### [WHAT YOU NEED TO DO]
Set down each record exactly. Omit the pictures.

### [SUPPLIED RECORDS]
********

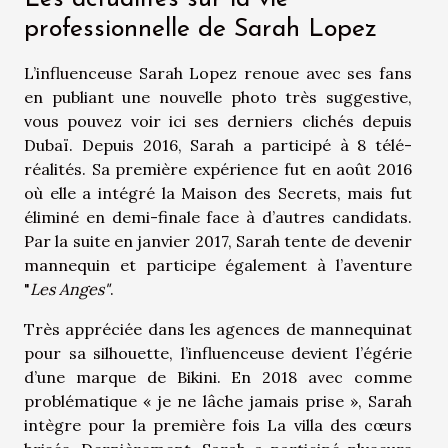
professionnelle de Sarah Lopez
L’influenceuse Sarah Lopez renoue avec ses fans
en publiant une nouvelle photo très suggestive,
vous pouvez
voir
ici ses derniers clichés depuis
Dubaï. Depuis 2016, Sarah a participé à 8 télé-
réalités. Sa première expérience fut en août 2016
où elle a intégré la Maison des Secrets, mais fut
éliminé en demi-finale face à d’autres candidats.
Par la suite en janvier 2017, Sarah tente de devenir
mannequin et participe également à l’aventure
"
Les Anges"
.
Très appréciée dans les agences de mannequinat
pour sa silhouette, l’influenceuse devient l’égérie
d’une marque de Bikini. En 2018 avec comme
problématique « je ne lâche jamais prise », Sarah
intègre pour la première fois La villa des cœurs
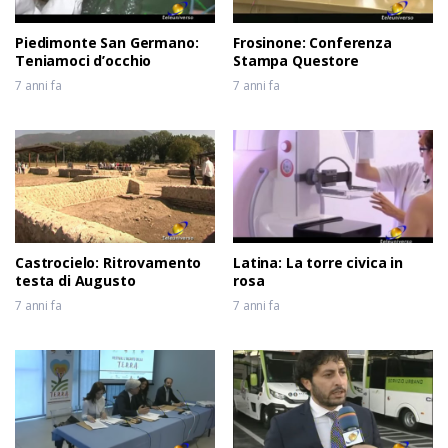
Piedimonte San Germano:
Frosinone: Conferenza
Teniamoci d’occhio
Stampa Questore
7 anni fa
7 anni fa
Castrocielo: Ritrovamento
Latina: La torre civica in
testa di Augusto
rosa
7 anni fa
7 anni fa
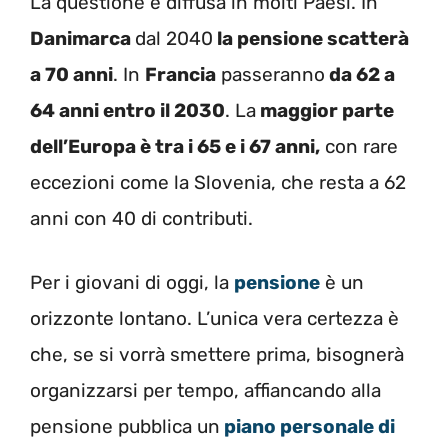
La questione è diffusa in molti Paesi. In
Danimarca
dal 2040
la pensione scatterà
a 70 anni
. In
Francia
passeranno
da 62 a
64 anni entro il 2030
. La
maggior parte
dell’Europa è tra i 65 e i 67 anni,
con rare
eccezioni come la Slovenia, che resta a 62
anni con 40 di contributi.
Per i giovani di oggi, la
pensione
è un
orizzonte lontano. L’unica vera certezza è
che, se si vorrà smettere prima, bisognerà
organizzarsi per tempo, affiancando alla
pensione pubblica un
piano personale di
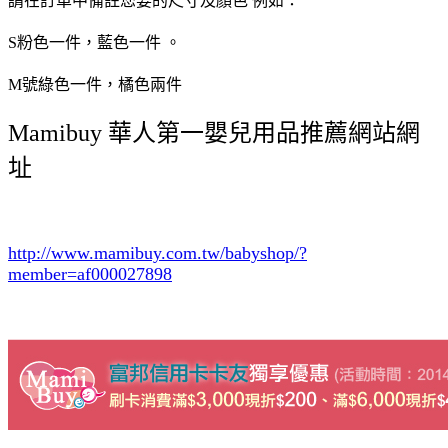
請在訂單中備註您要的尺寸及顏色 例如：
S粉色一件，藍色一件 。
M號綠色一件，橘色兩件
Mamibuy 華人第一嬰兒用品推薦網站網
址
http://www.mamibuy.com.tw/babyshop/?
member=af000027898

********

### [SOLUTION TO THIS EXERCISE]
professionnelle de Sarah Lopez
L’influenceuse Sarah Lopez renoue avec ses fans
en publiant une nouvelle photo très suggestive,
vous pouvez
voir
ici ses derniers clichés depuis
Dubaï. Depuis 2016, Sarah a participé à 8 télé-
réalités. Sa première expérience fut en août 2016
où elle a intégré la Maison des Secrets, mais fut
éliminé en demi-finale face à d’autres candidats.
Par la suite en janvier 2017, Sarah tente de devenir
mannequin et participe également à l’aventure
"
Les Anges"
.
Très appréciée dans les agences de mannequinat
pour sa silhouette, l’influenceuse devient l’égérie
d’une marque de Bikini. En 2018 avec comme
problématique « je ne lâche jamais prise », Sarah
intègre pour la première fois La villa des cœurs
Piedimonte San Germano:
Frosinone: Conferenza
Teniamoci d’occhio
Stampa Questore
7 anni fa
7 anni fa
Castrocielo: Ritrovamento
Latina: La torre civica in
testa di Augusto
rosa
7 anni fa
7 anni fa
La questione è diffusa in molti Paesi. In
Danimarca
dal 2040
la pensione scatterà
a 70 anni
. In
Francia
passeranno
da 62 a
64 anni entro il 2030
. La
maggior parte
dell’Europa è tra i 65 e i 67 anni,
con rare
eccezioni come la Slovenia, che resta a 62
anni con 40 di contributi.
Per i giovani di oggi, la
pensione
è un
orizzonte lontano. L’unica vera certezza è
che, se si vorrà smettere prima, bisognerà
organizzarsi per tempo, affiancando alla
pensione pubblica un
piano personale di
請在訂單中備註您要的尺寸及顏色 例如：
S粉色一件，藍色一件 。
M號綠色一件，橘色兩件
Mamibuy 華人第一嬰兒用品推薦網站網
址
http://www.mamibuy.com.tw/babyshop/?
member=af000027898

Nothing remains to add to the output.